[Given entries]
-=-=-=-=-
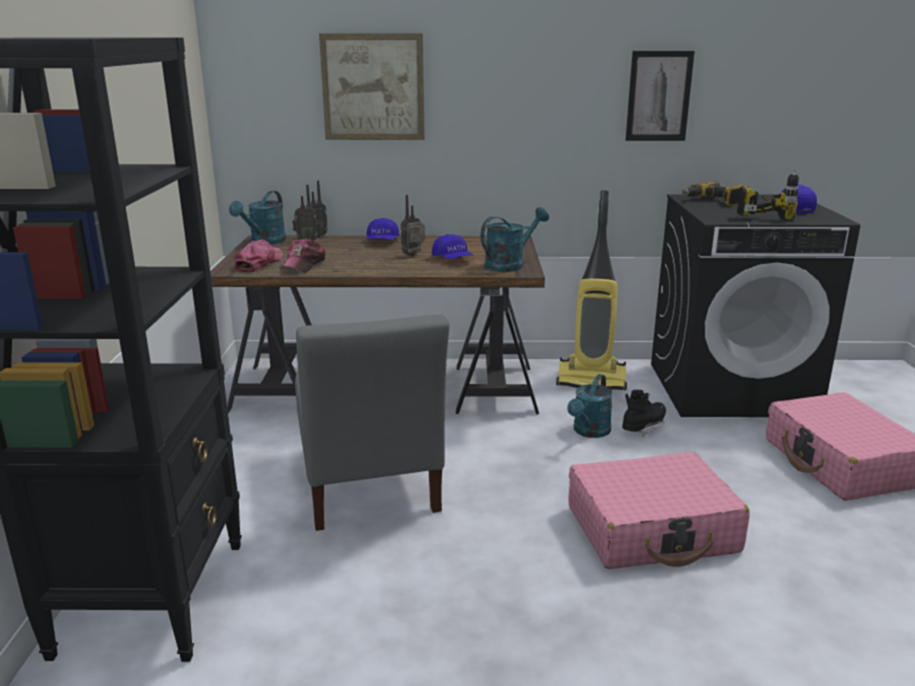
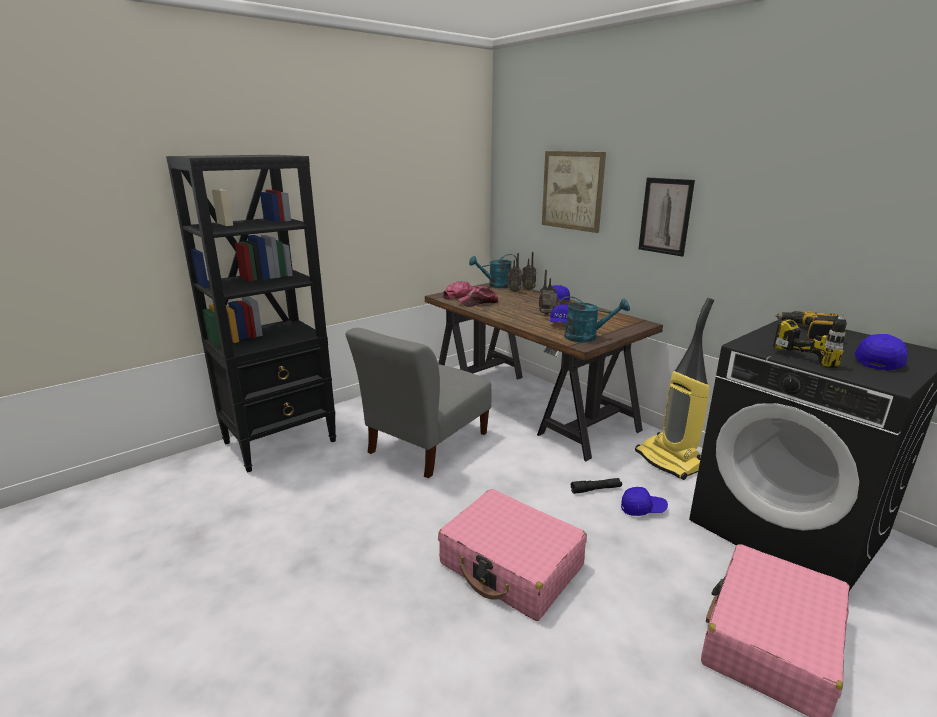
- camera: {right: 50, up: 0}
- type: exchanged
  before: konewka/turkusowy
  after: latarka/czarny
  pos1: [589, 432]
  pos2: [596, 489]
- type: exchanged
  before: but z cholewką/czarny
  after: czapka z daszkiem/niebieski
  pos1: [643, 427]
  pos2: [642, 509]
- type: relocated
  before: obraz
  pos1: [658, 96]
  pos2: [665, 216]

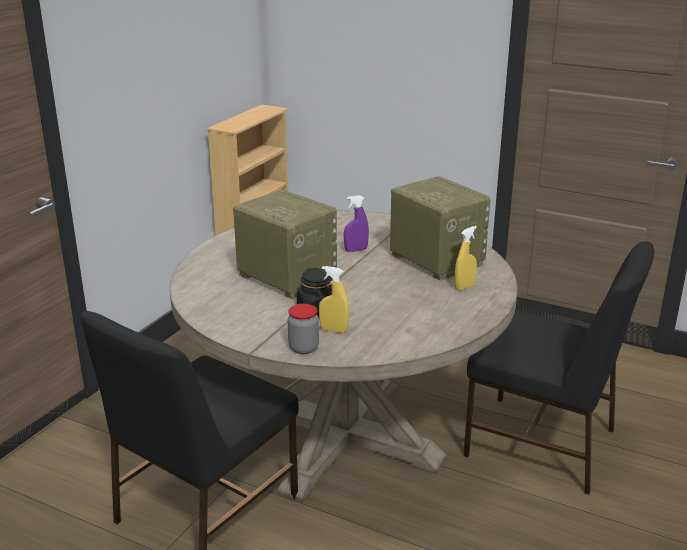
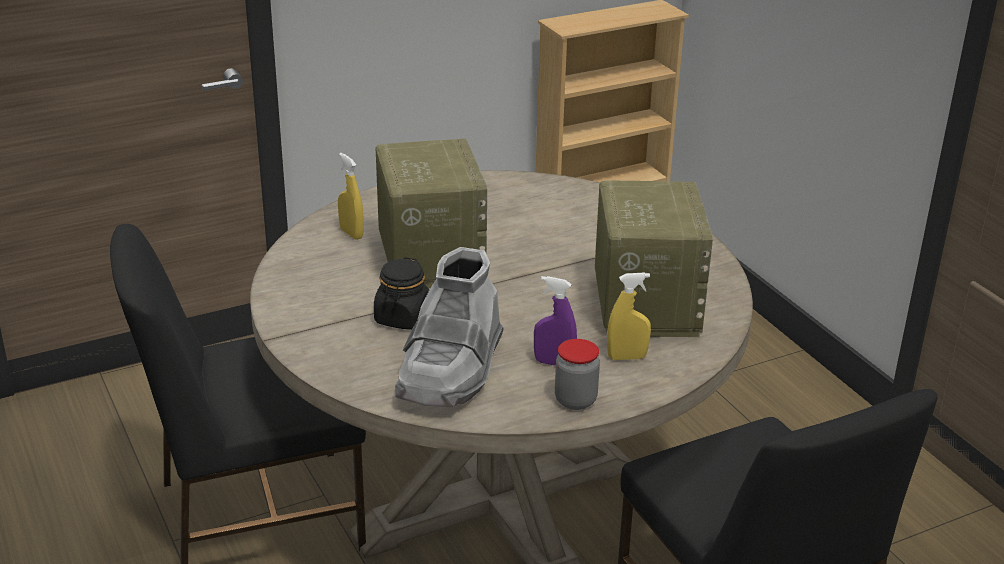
- camera: {right: 35, up: 5}
- type: relocated
  before: słoik
  pos1: [303, 348]
  pos2: [575, 400]
- type: relocated
  before: spryskiwacz/żółty
  pos1: [333, 330]
  pos2: [351, 233]
- type: relocated
  before: spryskiwacz/fioletowy
  pos1: [356, 250]
  pos2: [553, 363]
- type: appeared
  after: but z cholewką/szary
  pos2: [451, 370]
-=-=-=-=-
[Your assignment] Every line in the listing above that mentions "cholewką" should be returned.

[Response area]
  before: but z cholewką/czarny
  after: but z cholewką/szary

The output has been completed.